The Demographia report measures housing affordability using the Median Multiple, which is the median house price divided by the median household income; the lower the number, the more affordable that market is. A Median Multiple of 3.0 or less is considered to be affordable, 3.1 to 4.0 is moderately unaffordable, 4.1 to 5.0 is seriously unaffordable, and 5.1 or higher is severely unaffordable.
So how does Toronto compare? In short, Toronto ranks 10th (tied with London) out of 91 major cities in being unaffordable, with a Median Multiple of 8.3. Vancouver is at 12.6, second only to Hong Kong at 20.9.
Of course, Hong Kong and arguably even Vancouver are experiencing quite extreme situations compared to the rest of the world. But even apart from those two cities, there are still many cities in a worse situation than Toronto: San Francisco, Auckland, Los Angeles, and Melbourne all have a median multiple ranging from 8.8 to 9.7. That being said, some other comparable cities are doing better than Toronto: Boston, New York, and Seattle have a median multiple ranging from 5.3 to 5.6.
While Toronto does rank high on the global list of unaffordability, it is still much better than many other cities.
What’s Next for Toronto
For those who are wondering if prices will drop in the near future, it’s not likely.
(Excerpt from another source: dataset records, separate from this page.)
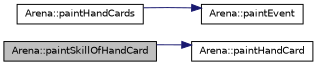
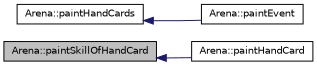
  digraph {
    rankdir=LR
    node [color=black fontname=Helvetica fontsize=10 shape=record]
    edge [color=midnightblue dir=back fontname=Helvetica fontsize=10 labelfontname=Helvetica labelfontsize=10 style=solid]
    n1 [fillcolor=grey75 fontcolor=black height=0.2 label="Arena::paintSkillOfHandCard" style=filled width=0.4]
    n2 [height=0.2 label="Arena::paintHandCard" width=0.4]
    n3 [height=0.2 label="Arena::paintHandCards" width=0.4]
    n4 [height=0.2 label="Arena::paintEvent" width=0.4]
-   n2 -> n1
-   n4 -> n3
+   n1 -> n2
+   n3 -> n4
  }
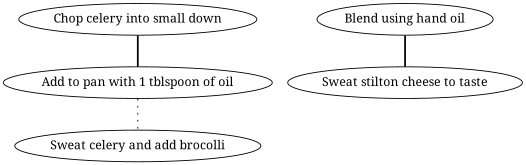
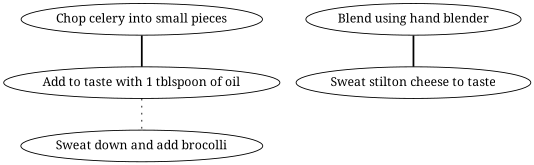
  graph {
    fontname="Noto Serif"
    node [fontname="Noto Serif"]
    edge [fontname="Noto Serif" style=bold weight=1.0]
-   "Chop celery into small pieces" [label="Chop celery into small down"]
-   "Add to pan with 1 tblspoon of oil"
-   "Sweat down and add brocolli" [label="Sweat celery and add brocolli"]
+   "Chop celery into small pieces"
+   "Add to pan with 1 tblspoon of oil" [label="Add to taste with 1 tblspoon of oil"]
+   "Sweat down and add brocolli"
    n4 [label="Sweat stilton cheese to taste"]
-   "Blend using hand blender" [label="Blend using hand oil"]
+   "Blend using hand blender"
    "Chop celery into small pieces" -- "Add to pan with 1 tblspoon of oil"
    "Add to pan with 1 tblspoon of oil" -- "Sweat down and add brocolli" [style=dotted]
    "Blend using hand blender" -- n4
  }
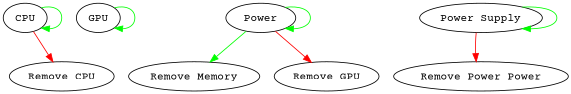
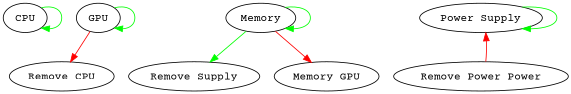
  digraph {
    fontname="Courier Prime"
    node [fontname="Courier Prime"]
    edge [color=green fontname="Courier Prime"]
    CPU
    "Remove CPU"
-   Memory [label=Power]
-   "Remove Memory"
-   "Remove GPU"
+   Memory
+   "Remove Memory" [label="Remove Supply"]
+   "Remove GPU" [label="Memory GPU"]
    GPU
    "Power Supply"
    n8 [label="Remove Power Power"]
    CPU -> CPU
-   CPU -> "Remove CPU" [color=red]
+   GPU -> "Remove CPU" [color=red]
    Memory -> Memory
    Memory -> "Remove Memory"
    Memory -> "Remove GPU" [color=red]
    GPU -> GPU
    "Power Supply" -> "Power Supply"
-   "Power Supply" -> n8 [color=red]
+   n8 -> "Power Supply" [color=red]
  }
According to RBC, prices are “back on a slight upward trajectory… unlikely to come down much, or at all, in the near term.”
Toronto is still one of the most attractive cities in the world for immigrants, and Canada counts immigration to sustain its population. Not only is Toronto more affordable than many other cities around the world, it is also very immigrant friendly. All this means demand will continue to increase. Burtnick states:
With Toronto still being (by far) the ‘gateway’ city for most newcomers to Canada (from other provinces in Canada and especially from abroad), Toronto will still need more and more supply of housing to meet demand. Simply put, new supply cannot keep up with demand. So if you think Toronto/GTA is expensive now, just wait 10 years!
But now that prices have stabilized, it is a good time for all parties to get in the market.
Richard Silver, Senior Vice President of Sales at Sotheby’s Canada, sees a bright future for Toronto’s real estate market, especially in major areas with good access to transportation. He advises buyers to view real estate as a home for their family rather than a search for a “great deal”. He states:
There are those who look at real estate as a stock portfolio and are more concerned about value than a place to live for their family. They are always in search of a great deal when they should be in search of a home. The best ‘buy’ in real estate should always focus on location: Proximity to the subway system, great schools, shopping, and parks are more important in the long term.
So if you need a home, don't delay, but make sure you spend some time comparing listings to find the one that best suits you. If you want to sell a home, make sure your property is showing-ready, properly priced, and realize that you will need patience to secure the best deal possible.